A pesar de lo que me interesaba la conversación no podía por menos, durante todo el tiempo, observar a mi tía y a míster Dick y hasta a Janet, y acabar el examen de la habitación en que me encontraba.
Mi tía era alta; sus rasgos eran pronunciados, sin ser desagradables; su rostro, su voz, su aspecto y su modo de andar, todo indicaba una inflexibilidad de carácter que era suficiente para explicarse el efecto que había causado sobre una criatura tan dulce como mi madre. Pero debía de haber sido bastante guapa en su juventud a pesar de su expresión de altanería y austeridad. Pronto observé que sus ojos eran vivos y brillantes; sus cabellos grises formaban dos trenzas contenidas por una especie de cofia muy sencilla, que se llevaba más entonces que ahora, con dos cintas que se anudaban en la barbilla; su traje era de algodón y muy limpio, pero su sencillez indicaba que a mi tía le gustaba estar libre en sus movimientos. Recuerdo que aquel traje me hacía el efecto de una amazona a la que hubieran cortado la falda; llevaba un reloj de hombre, a juzgar por la forma y el tamaño, colgado al cuello por una cadena, y los puños se parecían mucho a los de las camisas de hombre.
Ya he dicho que míster Dick tenía los cabellos grises y el cutis fresco; llevaba la cabeza muy inclinada, y no era por la edad; me recordaba la actitud de los alumnos de míster Creackle cuando se acercaba a pegarles. Sus grandes ojos grises eran prominentes y brillaban con una luz húmeda y extraña, lo que, unido a sus modales distraídos, su sumisión hacia mi tía y su alegría de niño cuando ella le hacía algún cumplido, me hizo pensar que debía de estar un poco chiflado, aunque me costaba trabajo explicarme cómo vivía, en ese caso, con mi tía. Iba vestido como todo el mundo, con una chaqueta gris y un pantalón blanco; llevaba un reloj en el bolsillo del chaleco, y dinero, que hasta hacía sonar a veces como si estuviera orgulloso de ello.
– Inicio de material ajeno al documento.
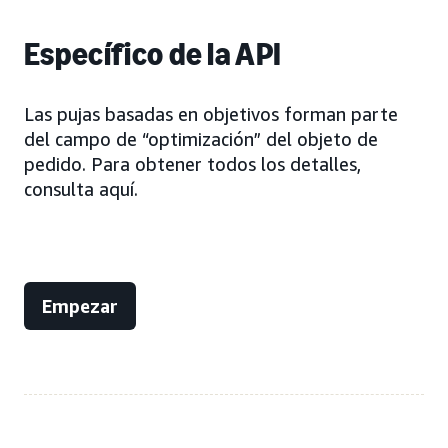
Específico de la API
Las pujas basadas en objetivos forman parte
del campo de “optimización” del objeto de
pedido. Para obtener todos los detalles,
consulta aquí.
Empezar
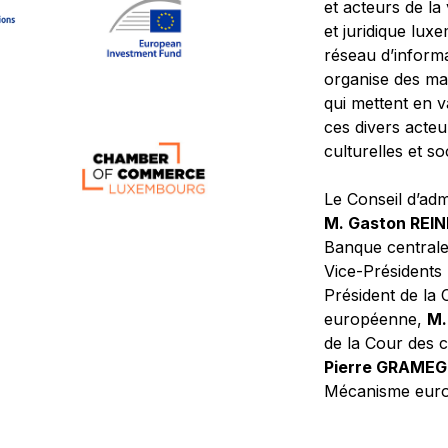
et acteurs de la
et juridique lu
réseau d’informa
organise des ma
qui mettent en 
ces divers acteur
culturelles et so
Le Conseil d’adm
M. Gaston REI
Banque central
Vice-Présidents
Président de la 
européenne,
M.
de la Cour des
Pierre GRAME
Mécanisme europ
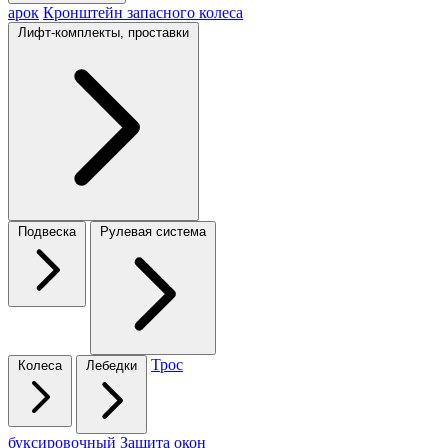
арок
Кронштейн запасного колеса
Лифт-комплекты, проставки
Подвеска
Рулевая система
Трос
Колеса
Лебедки
буксировочный
Защита окон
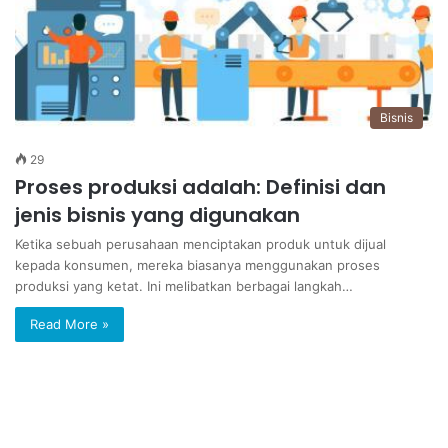
Bisnis
29
Proses produksi adalah: Definisi dan
jenis bisnis yang digunakan
Ketika sebuah perusahaan menciptakan produk untuk dijual
kepada konsumen, mereka biasanya menggunakan proses
produksi yang ketat. Ini melibatkan berbagai langkah…
Read More »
Janet era una linda muchacha, de unos veinte años, perfectamente limpia y bien arreglada. Aunque mis observaciones no se extendieron más allá entonces, ahora puedo decir lo que sólo descubrí después, y es que formaba parte de una serie de protegidas que mi tía había ido tomando a su servicio expresamente para educarlas en el horror al matrimonio, lo que hacía que generalmente terminasen casándose con el repartidor del pan.